- [Available records]:
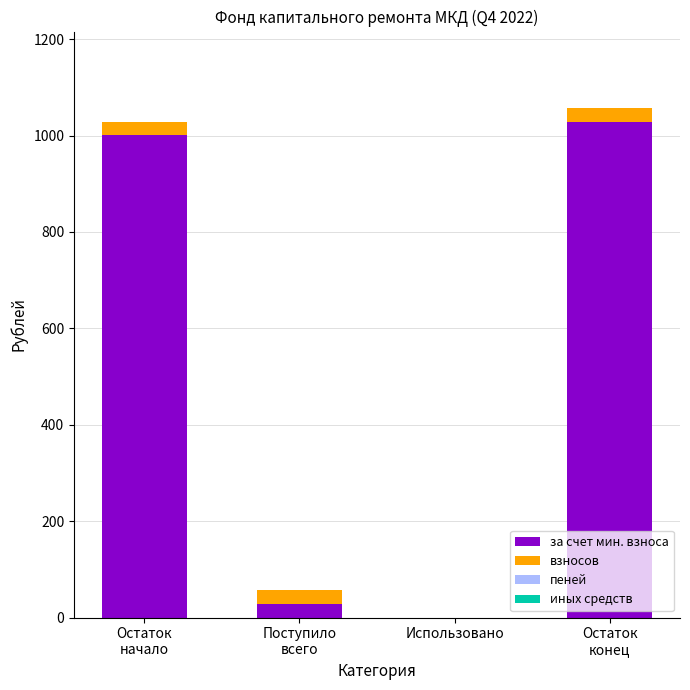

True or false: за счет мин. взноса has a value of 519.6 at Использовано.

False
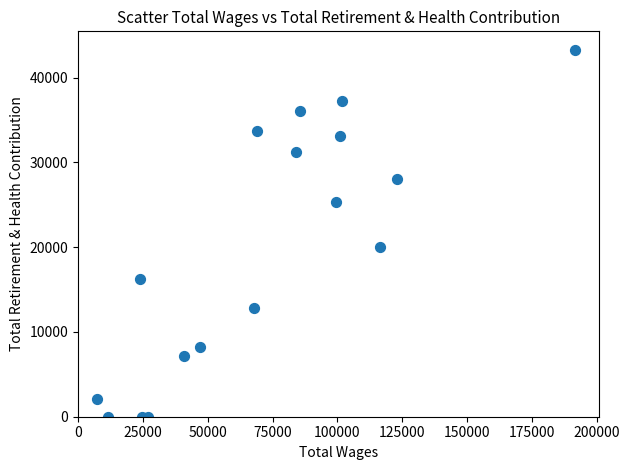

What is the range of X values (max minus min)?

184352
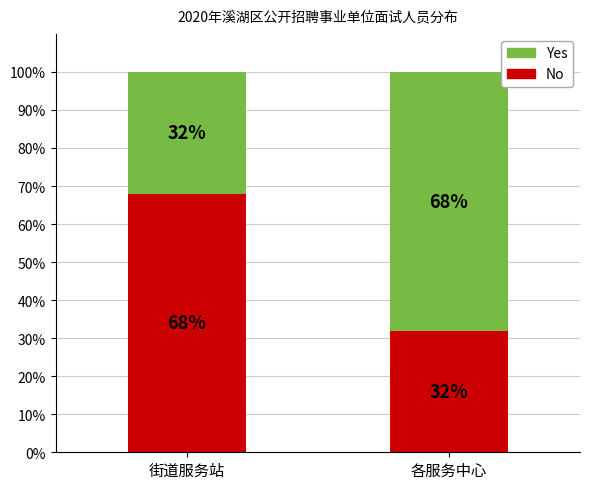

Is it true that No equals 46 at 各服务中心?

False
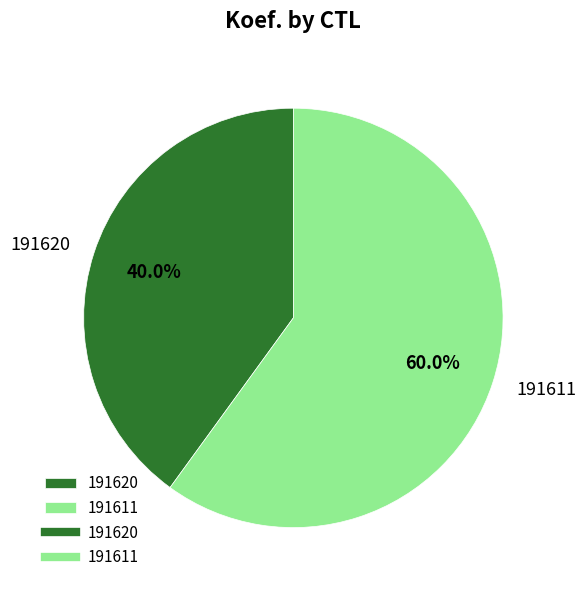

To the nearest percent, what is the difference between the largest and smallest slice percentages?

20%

- [Try it]:
Update the items above by replacing "difference between" with "gap between" and leaving everything else unchanged, and omit the pictures.

- [Answer to the exercise]:
True or false: за счет мин. взноса has a value of 519.6 at Использовано.

False

What is the range of X values (max minus min)?

184352

Is it true that No equals 46 at 各服务中心?

False

To the nearest percent, what is the gap between the largest and smallest slice percentages?

20%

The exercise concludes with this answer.